I am torn, I am not sure where to go
First and foremost I dun think I have the money to go. If I use too much money I have this nagging sense of fear that I am unable to clear off the debt in the short run.
Probably my exposure to Francis yesterday gave me an overwhelming sense of envious insecurity coming out from his overly successful, high monetary returns from his work by his diametric biological clock as I am.
Will I end up like the person, Gary whom my braggociously mad customer's driver, whom was told about his mountainous debt of 25k at his age of 50 confined him to a life of perpetual employment without any sign of light at the end of the tunnel.

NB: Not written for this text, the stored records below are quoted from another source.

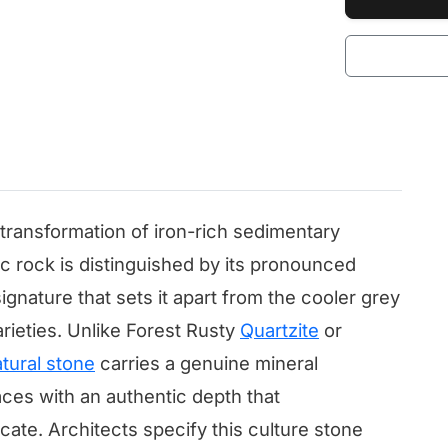
ransformation of iron-rich sedimentary
c rock is distinguished by its pronounced
gnature that sets it apart from the cooler grey
rieties. Unlike Forest Rusty
Quartzite
or
tural stone
carries a genuine mineral
ces with an authentic depth that
cate. Architects specify this culture stone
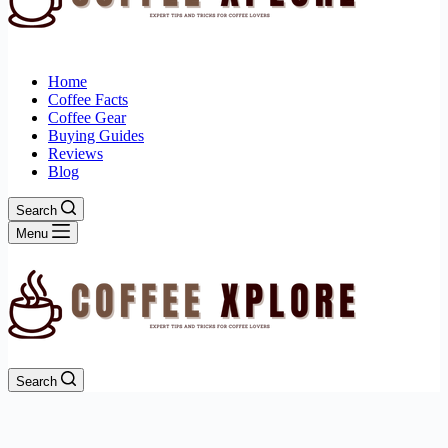
Home
Coffee Facts
Coffee Gear
Buying Guides
Reviews
Blog
Search
Menu
Search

Or what if my parents got sick, a notion which usually a person pushing the age of 30 would think of, as for me whether I am able to pay up for the medical bills that might come my way, or will I absolve myself from the very filial responsibility that I ever gonna act on since the last time I paid my parents allowance early this year?

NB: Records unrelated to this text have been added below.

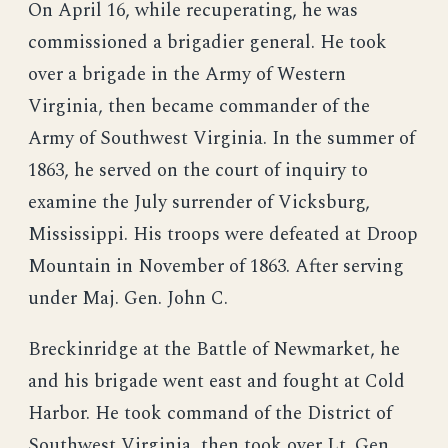
On April 16, while recuperating, he was
commissioned a brigadier general. He took
over a brigade in the Army of Western
Virginia, then became commander of the
Army of Southwest Virginia. In the summer of
1863, he served on the court of inquiry to
examine the July surrender of Vicksburg,
Mississippi. His troops were defeated at Droop
Mountain in November of 1863. After serving
under Maj. Gen. John C.
Breckinridge at the Battle of Newmarket, he
and his brigade went east and fought at Cold
Harbor. He took command of the District of
Southwest Virginia, then took over Lt. Gen.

Damn, then again, life is all about living it to the max. Isn't I for all the coccoon I have immersed myself unknowingly for the past decade of my 20's, has lost all the opportunity to be the best that I am feeling and seeing right now? I have notice the changes in my brain, the ability to think complex thoughts, to come out with complex thoughts. to rebut what was then with weak "watever" replies everytime I am stuck for words, even though my nagging egos would have wanted me to stand up and get myself heard, that I am not the proverbial dumb blonde or even to "get even" at whatever jibes that were thrown at me with ease and spontaneity. If I did not expose myself enough to this friends, if I did not invest enough with my exploration, if I did not weakly feign certain characteristics to be able to involve and belong to this group and to this street-smart type of life, how would I ever able to talk constructively with Francis yesterday, how would I ever able to give such an inspiring training to my successor to the point she told me that "this company gona lose a very talented person", how would I ever able to lay my head to my pillow, without any regrets of how the day goes by, due to the inaction I took from the insults and annoying gestures I get from people that mattered!?

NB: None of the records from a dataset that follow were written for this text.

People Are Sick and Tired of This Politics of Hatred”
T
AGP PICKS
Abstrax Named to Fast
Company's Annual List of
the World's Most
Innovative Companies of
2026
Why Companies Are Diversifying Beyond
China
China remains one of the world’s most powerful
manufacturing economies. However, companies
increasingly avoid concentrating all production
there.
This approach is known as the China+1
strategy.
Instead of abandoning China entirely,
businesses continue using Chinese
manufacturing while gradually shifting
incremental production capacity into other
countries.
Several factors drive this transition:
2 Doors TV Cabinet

My question is, would this return of investment I put in the self-discovery theme cover the cost I put in? And how soon will I see the return?
This question is difficult to find. "How would I know the future?" question would tantamount to harming myself to the foot, and throwing myself from my 23 storeys condo for such immature response is an awe-disappointing response. I should ask
a: I exploit more of the learnings that I gain
b: I place the exploit in dollar values,
c: The sense of urgency if definitely on the card for the money spent is tremendous. Gone are the days of procrastination and last minute assignment completion.